Treats digestive conditions – Wheatgrass contains a large number of digestive enzymes (substances that help reduce toxic and indigestible materials in food), and is known to treat several digestive conditions. One 2002 study published in the Scandinavian Journal of Gastroenterology, for instance, found that wheatgrass juice could help treat ulcerative colitis, an inflammatory bowel disease similar to Crohn’s disease. Additionally, the UCLA Brain Research Institute found that wheatgrass can help improve indigestion, irritable bowel syndrome, and acid reflux. Moreover, due to its high fiber content (weight by weight, wheatgrass contains 200 percent the fiber of bran), wheatgrass is also a well-known cure for constipation.
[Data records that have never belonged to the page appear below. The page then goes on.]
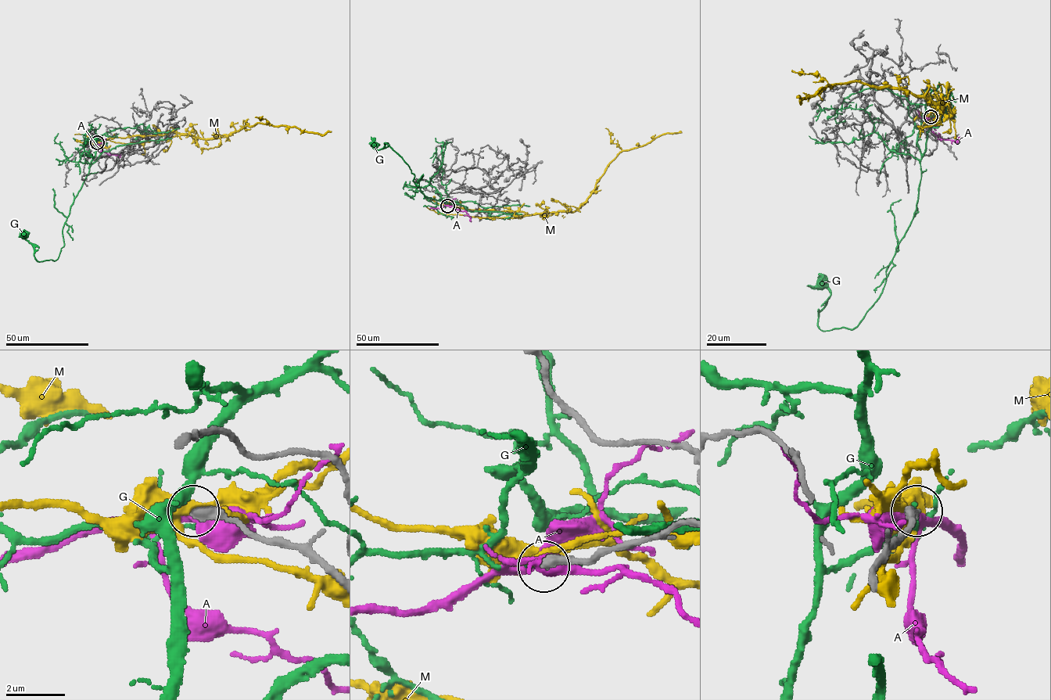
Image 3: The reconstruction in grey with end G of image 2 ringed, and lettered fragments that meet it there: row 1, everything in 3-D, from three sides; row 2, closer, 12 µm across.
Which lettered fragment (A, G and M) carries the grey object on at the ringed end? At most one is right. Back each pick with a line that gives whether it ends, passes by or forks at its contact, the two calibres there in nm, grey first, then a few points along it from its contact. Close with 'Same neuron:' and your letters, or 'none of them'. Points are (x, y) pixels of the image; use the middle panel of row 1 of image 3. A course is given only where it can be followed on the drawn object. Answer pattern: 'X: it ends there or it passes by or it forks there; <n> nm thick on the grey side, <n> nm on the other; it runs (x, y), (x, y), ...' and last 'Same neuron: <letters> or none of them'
Same neuron: none of them

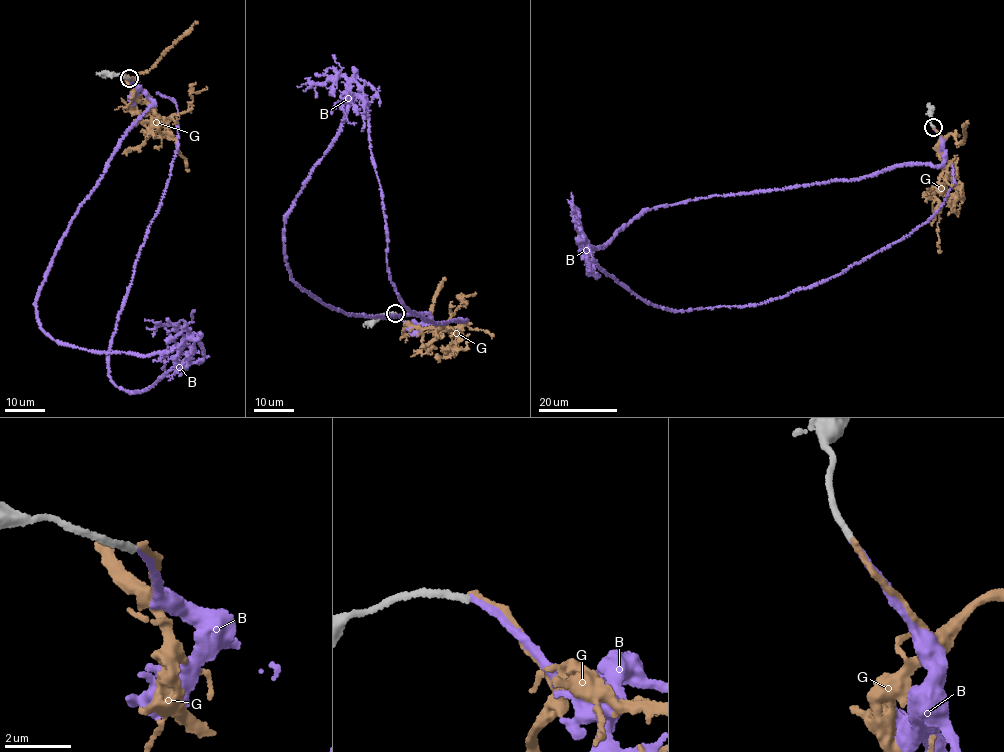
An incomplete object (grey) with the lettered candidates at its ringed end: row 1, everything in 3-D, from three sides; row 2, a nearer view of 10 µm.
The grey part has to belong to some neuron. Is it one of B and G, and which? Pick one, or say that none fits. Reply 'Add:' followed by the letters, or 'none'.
Add: B

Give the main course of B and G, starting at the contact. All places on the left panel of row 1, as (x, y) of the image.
B: (129, 78), (154, 103), (35, 305), (59, 344), (193, 349), (130, 392), (108, 351), (177, 147), (156, 93)
G: (129, 78), (134, 97), (145, 102), (161, 125), (172, 116), (190, 110), (192, 92), (200, 92), (206, 88)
Extremely nutrient-dense – Perhaps wheatgrass’ biggest draw is its phenomenal concentration of minerals, which rivals (and, in some cases, exceeds) that of better-known supergreens such as chlorella and spirulina. According to a spectral analysis provided by Self’s “NutritionData,” 4 grams of wheatgrass (equivalent to 1 tablespoon of powder or 8 x 500 milligram tablets) contain 1,600 percent of our recommended daily intake (RDI) of vitamin E, 733 percent of our RDI of thiamin, 15,293 percent of our RDI of riboflavin, 1,250 percent of our RDI of niacin, 1,950 percent of our RDI of vitamin B6, and 7,000 percent of our RDI of manganese.
Wheatgrass also contains huge amounts of zinc, copper, iron, pantothenic acid, and vitamin K, as well as smaller amounts of vitamin A and vitamin C. This nutrient profile makes wheatgrass an excellent health supplement, and one that is far more potent (and natural) than the synthetic multivitamins found in supermarkets. Like most plant foods, wheatgrass contains no vitamin B12.
Wheatgrass is widely available in powder, extract, capsule, and tablet form. While it doesn’t matter which form you choose, it is important that your wheatgrass is grown outdoors (indoor wheatgrass is susceptible to mold) in a clean, unpolluted environment. Generally speaking, favor certified organic wheatgrass grown by sustainable sellers in the United States, Australia, and Europe, and avoid wheatgrass grown in China.